EmployeeScreenIQ recently released our annual background screening trends survey: “Threading The Needle: Employment Background Screening in an Age of Increased Litigation and Legislation.” More than 650 HR professionals from across the country, in organizations large and small, shared their thoughtful (and sometimes surprising) insights on everything from falsified resumes to the phenomenon of Facebook in our revealing 20-page report. Listed below is one of our Top Findings which deals with how much candidates are distorting information about their academic and employment credentials.
What percentage of your candidates do you estimate are distorting/exaggerating information on their resume?
A vast majority of respondents estimate that up to 40% of candidates distort or exaggerate information on their resumes. 83% of respondents say that fabricating educational qualifications is the most egregious resume distortion. At EmployeeScreenIQ, we find a 52% discrepancy rate.
According to a December 2011 report from CBS News affiliate WTOP, 69% percent of hiring managers, recruiters and security professionals reported catching lies on a job applicant’s resume. Education and employment history account for most of the embellishments.
Although the percentages in each of our given categories are relatively low, the widespread nature of distorting and exaggerating the truth is significant.

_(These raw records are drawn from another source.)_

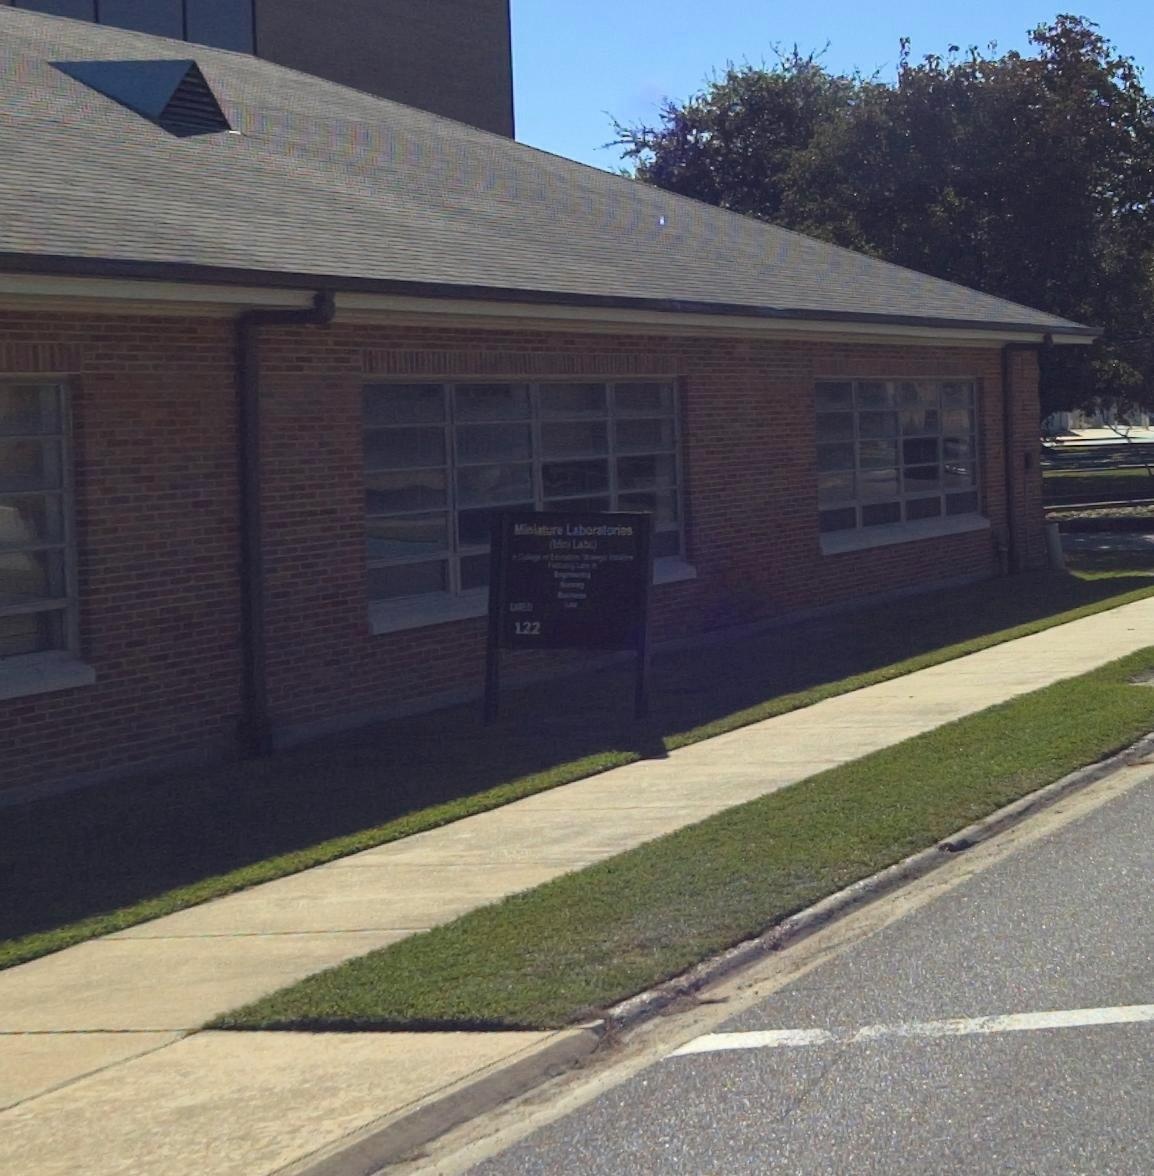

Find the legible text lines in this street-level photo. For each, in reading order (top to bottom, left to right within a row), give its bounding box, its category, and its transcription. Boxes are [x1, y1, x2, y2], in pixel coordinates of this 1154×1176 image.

[513, 522, 635, 538] BusinessName: Miniature Laboratories
[513, 620, 542, 636] StreetNumber: 122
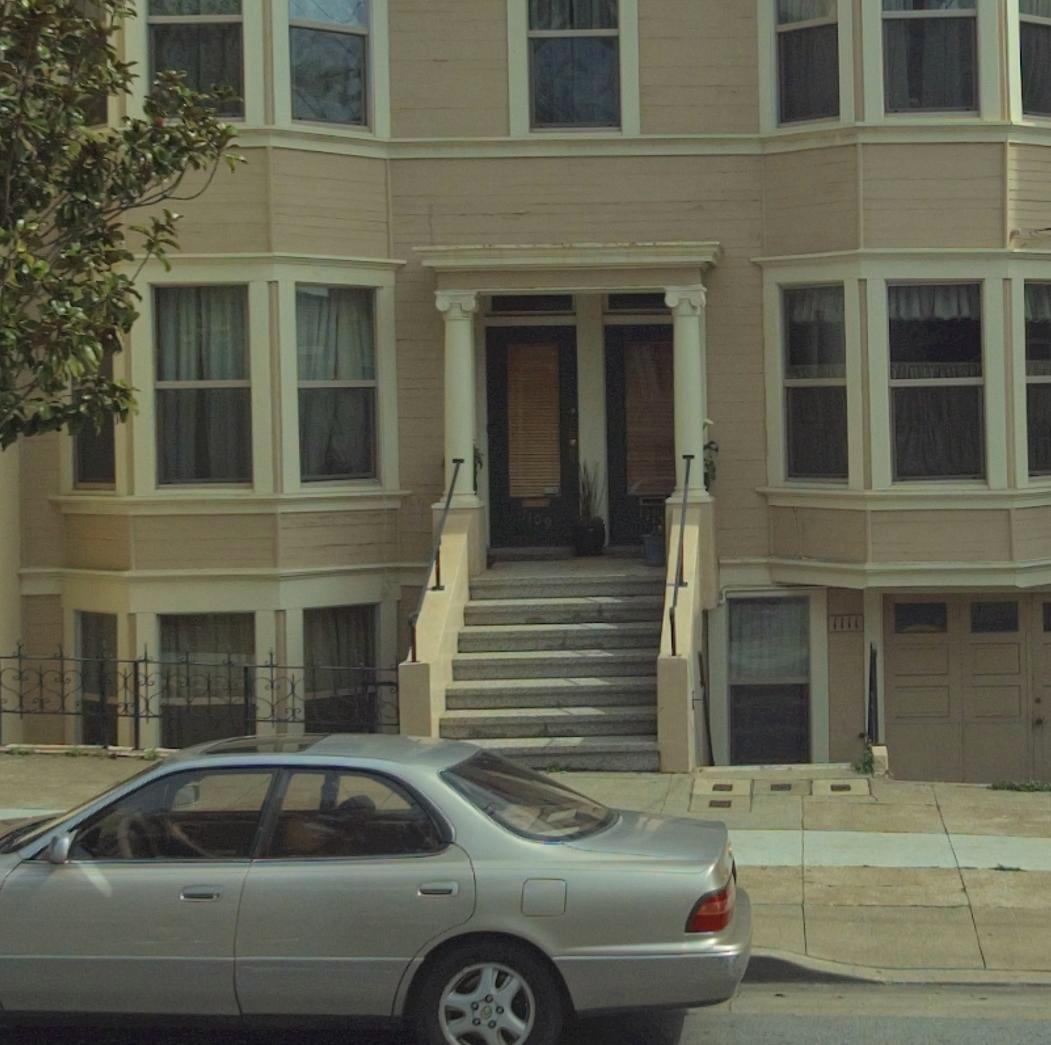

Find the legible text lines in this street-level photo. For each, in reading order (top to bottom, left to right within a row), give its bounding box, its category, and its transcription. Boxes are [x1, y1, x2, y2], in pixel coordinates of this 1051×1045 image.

[521, 507, 553, 532] StreetNumber: 1109
[830, 615, 861, 631] StreetNumber: 1111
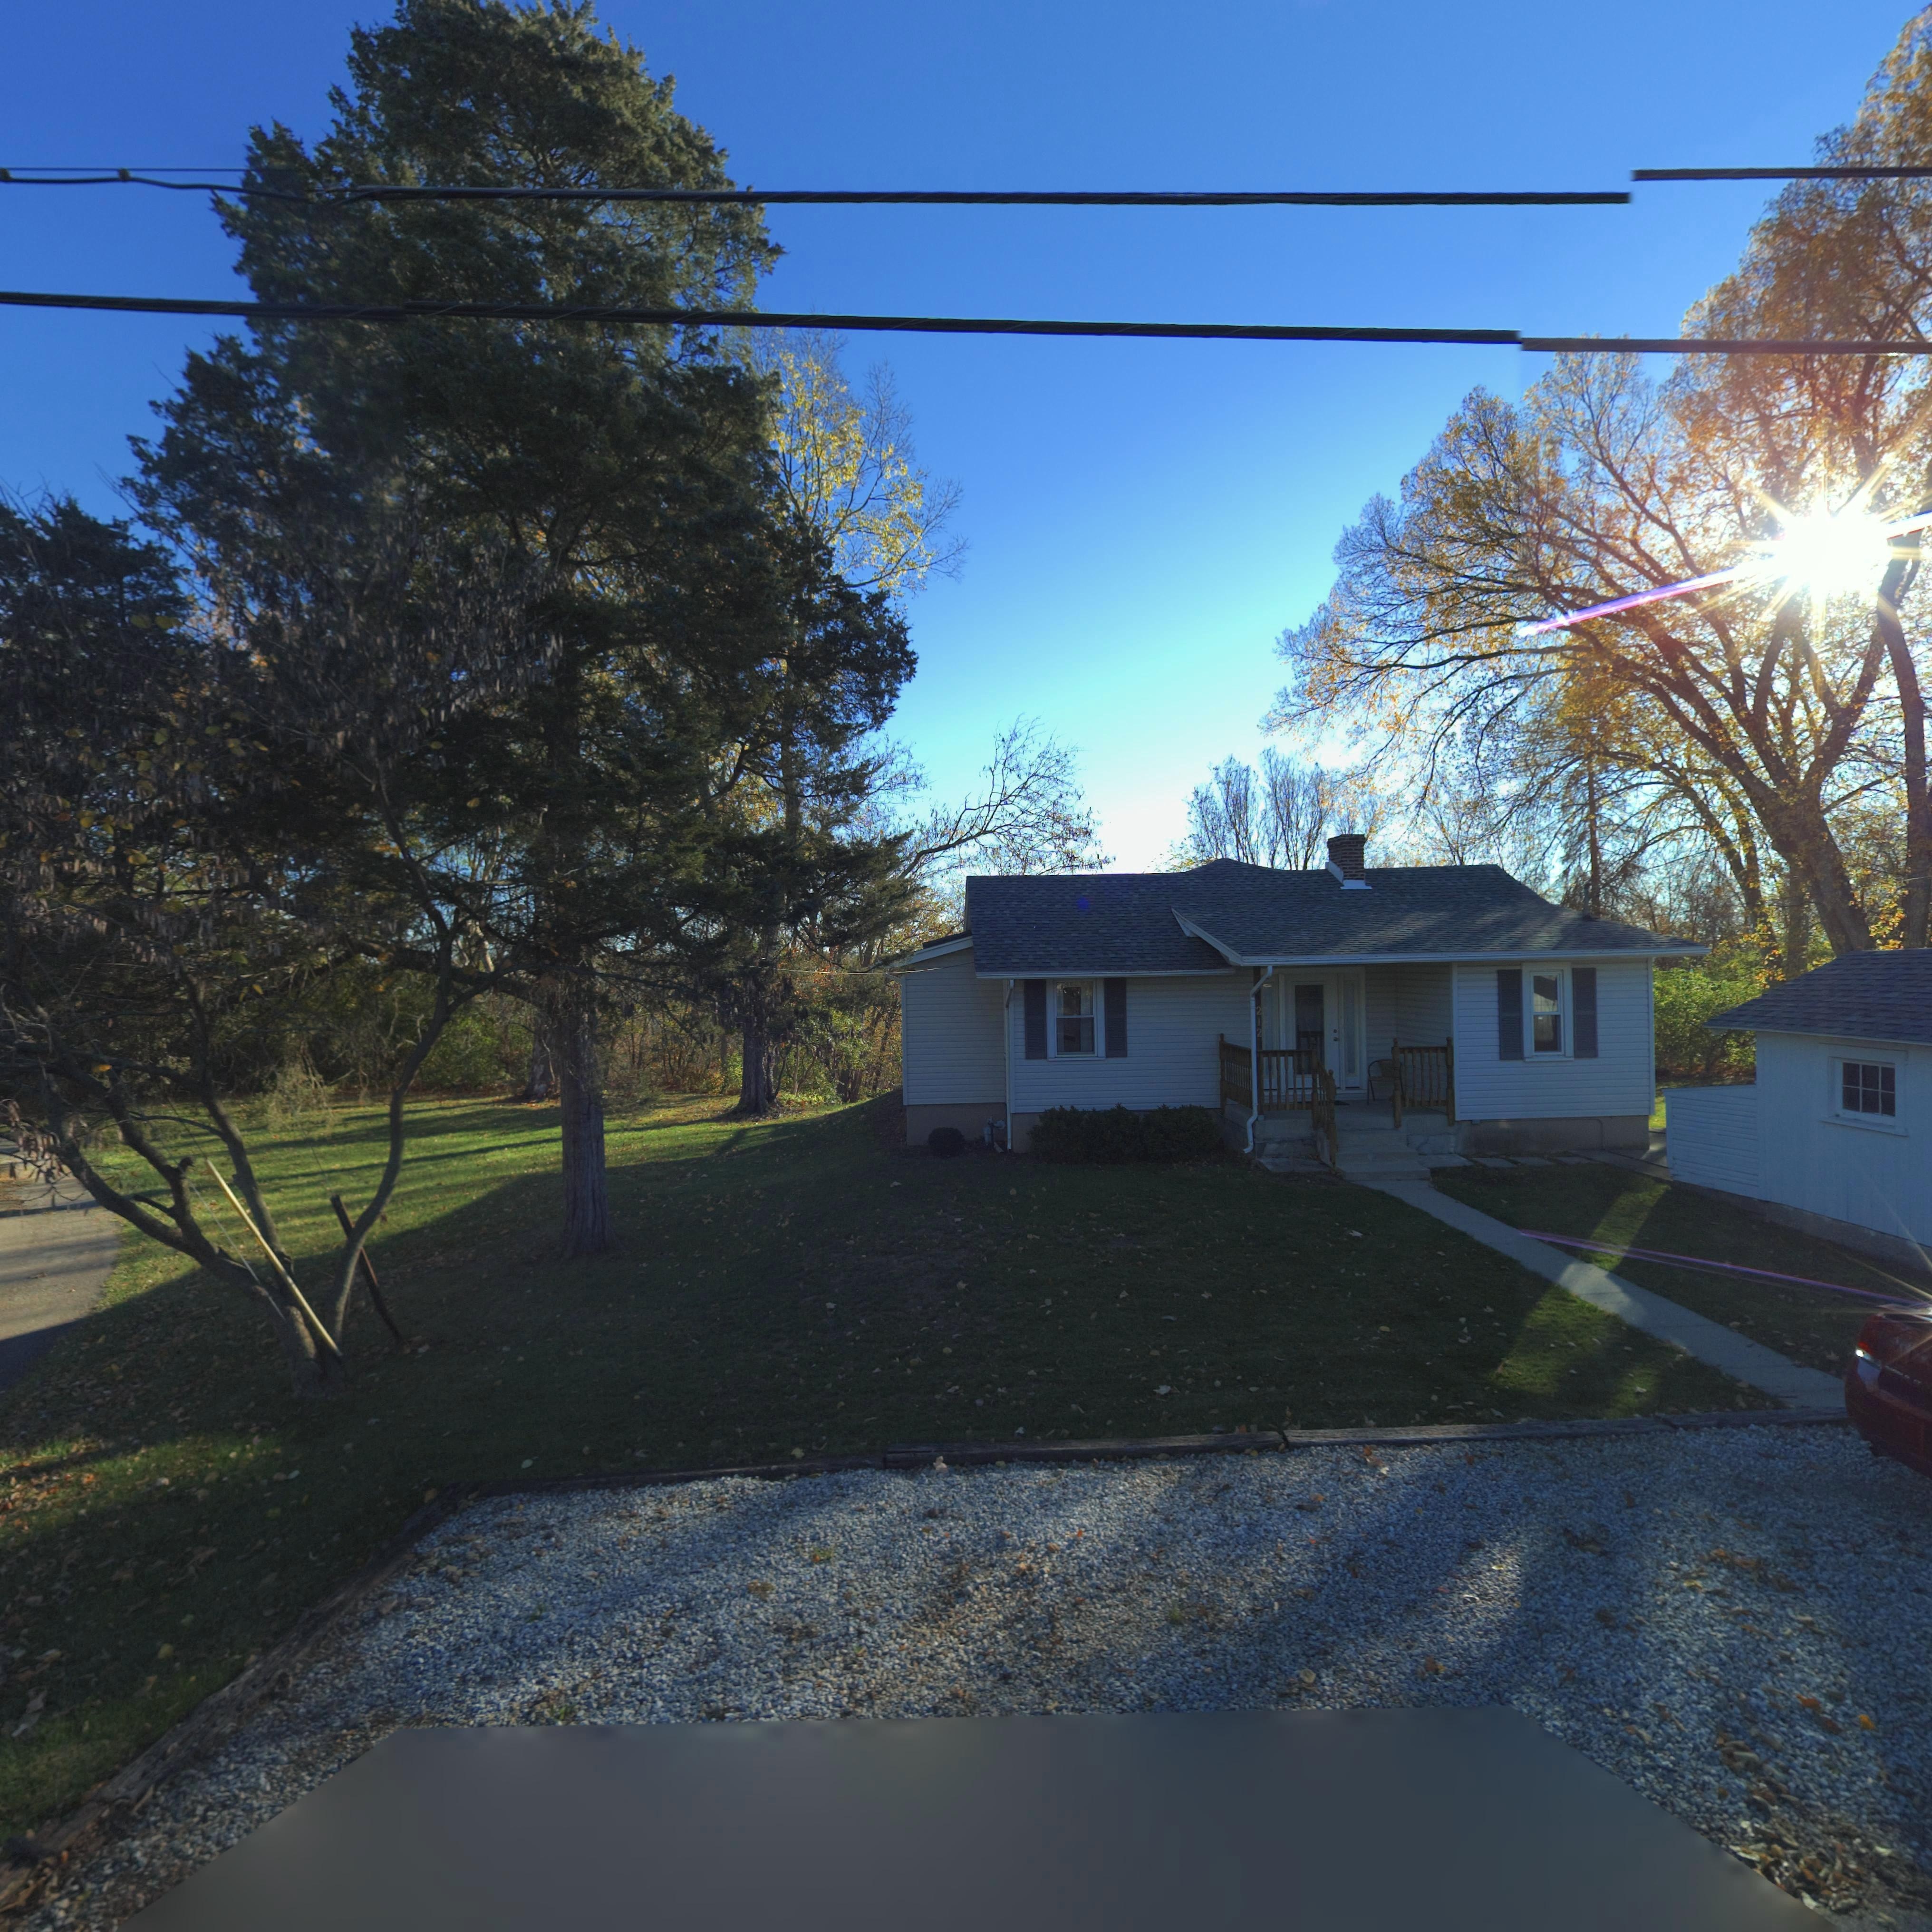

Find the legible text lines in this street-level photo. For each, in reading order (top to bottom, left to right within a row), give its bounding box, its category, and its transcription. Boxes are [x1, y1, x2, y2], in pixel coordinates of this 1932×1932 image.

[1255, 1005, 1263, 1037] StreetNumber: 212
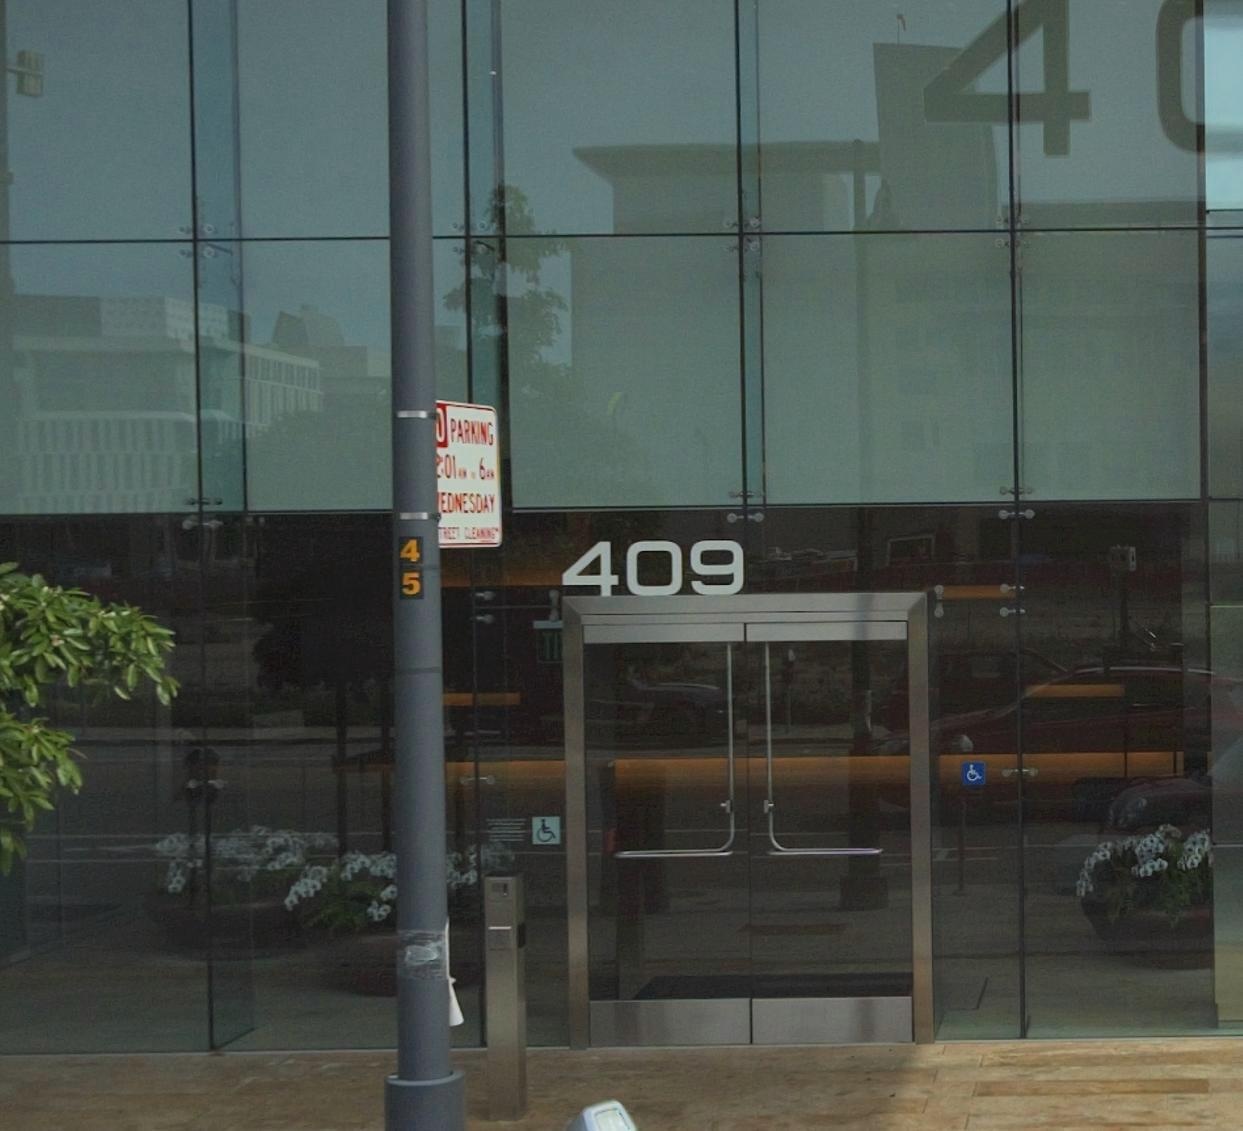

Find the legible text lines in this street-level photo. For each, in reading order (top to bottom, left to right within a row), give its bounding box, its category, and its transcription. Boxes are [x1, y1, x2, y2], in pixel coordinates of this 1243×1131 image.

[560, 539, 746, 598] StreetNumber: 409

Most job seekers know that employers use background checks to review potential new hires. And many of the popular job search websites contain a wealth of articles written by employment experts advising job seekers not to lie on their resumes. Yet, despite these deterrents, people continue to “tweak” their resumes in the hope that they won’t be caught. This is all the more reason for employers to be vigilant in their screening practices.